# Crystal Red Shrimps Hatched using artificial Method



## waynet (Apr 22, 2010)

Hi:

It is amazing, my first attempt at hatching Crystal Red Shrimps artificially worked. 

On May 15, 2011, one of my berried CRS died. So I removed the eggs and built a hatchery. Put eggs in the hatchery that submerged two or three mm underwater. I did not have to take care of the eggs at all. Since the surface of the water is always moving, new water constantly washing the eggs. So no fungus produce at all.
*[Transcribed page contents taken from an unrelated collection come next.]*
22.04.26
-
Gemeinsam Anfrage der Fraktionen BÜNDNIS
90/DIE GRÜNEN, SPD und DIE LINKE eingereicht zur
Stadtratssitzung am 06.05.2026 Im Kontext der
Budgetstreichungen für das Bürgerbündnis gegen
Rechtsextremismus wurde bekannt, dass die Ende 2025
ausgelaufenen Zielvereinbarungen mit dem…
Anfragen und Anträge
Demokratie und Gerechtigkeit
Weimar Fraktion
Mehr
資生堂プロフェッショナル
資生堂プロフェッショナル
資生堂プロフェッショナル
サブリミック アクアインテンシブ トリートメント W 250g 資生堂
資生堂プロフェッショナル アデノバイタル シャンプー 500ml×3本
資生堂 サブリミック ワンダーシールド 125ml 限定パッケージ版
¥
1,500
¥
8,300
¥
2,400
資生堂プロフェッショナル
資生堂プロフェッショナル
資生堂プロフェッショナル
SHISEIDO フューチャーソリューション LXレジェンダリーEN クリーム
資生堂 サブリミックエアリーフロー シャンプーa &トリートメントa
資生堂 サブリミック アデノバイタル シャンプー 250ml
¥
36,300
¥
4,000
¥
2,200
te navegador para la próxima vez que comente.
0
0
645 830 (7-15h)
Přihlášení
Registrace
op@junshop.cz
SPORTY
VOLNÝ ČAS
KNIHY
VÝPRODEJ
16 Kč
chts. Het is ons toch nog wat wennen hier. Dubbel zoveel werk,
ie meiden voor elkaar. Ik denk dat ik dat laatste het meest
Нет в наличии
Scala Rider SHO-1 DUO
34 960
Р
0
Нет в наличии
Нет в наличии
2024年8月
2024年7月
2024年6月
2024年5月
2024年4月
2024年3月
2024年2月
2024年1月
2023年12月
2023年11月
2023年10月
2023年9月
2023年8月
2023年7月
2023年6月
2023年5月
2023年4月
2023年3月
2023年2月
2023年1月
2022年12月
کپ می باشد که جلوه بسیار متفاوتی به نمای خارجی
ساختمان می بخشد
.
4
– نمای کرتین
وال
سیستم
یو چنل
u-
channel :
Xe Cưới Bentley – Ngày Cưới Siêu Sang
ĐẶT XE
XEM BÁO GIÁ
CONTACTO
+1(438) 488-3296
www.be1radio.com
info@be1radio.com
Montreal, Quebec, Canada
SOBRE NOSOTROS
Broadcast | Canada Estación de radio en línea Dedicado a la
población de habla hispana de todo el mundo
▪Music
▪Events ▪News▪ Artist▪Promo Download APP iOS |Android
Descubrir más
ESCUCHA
material: 1 styrofoam cup, one 15cmx15cm mesh netting fabric (holes small enough so that the eggs won't drop through), some fishing line, a sewing needle.

On June 2, 2011, I looked at the hatchery and I can see little eyes. The eggs were not moving at all. 

On June 3, 2011, they all hatched and became little CRS. I was taken by surprise since they were in their egg form just one day ago.

It is even more efficient than natural hatching. 

See pictures.

Thanks for watching.

Wayne.


----------



## effox (Apr 21, 2010)

Way to go man! That's awesome!


----------



## Diztrbd1 (Apr 21, 2010)

Thats great to Hear Wayne! Congrats!


----------



## waynet (Apr 22, 2010)

Hatching CRS eggs is easier than hatching fish eggs. The CRS eggs don't go fungus as easily.

I should try angelfish/German blue ram eggs the same way one day.


----------



## Diztrbd1 (Apr 21, 2010)

I think I may try it with my Rams next time I see eggs. Thanks for posting this.


----------



## waynet (Apr 22, 2010)

Let me know if it works.

I had GBR before. They always eat the eggs.



Diztrbd1 said:


> I think I may try it with my Rams next time I see eggs. Thanks for posting this.


----------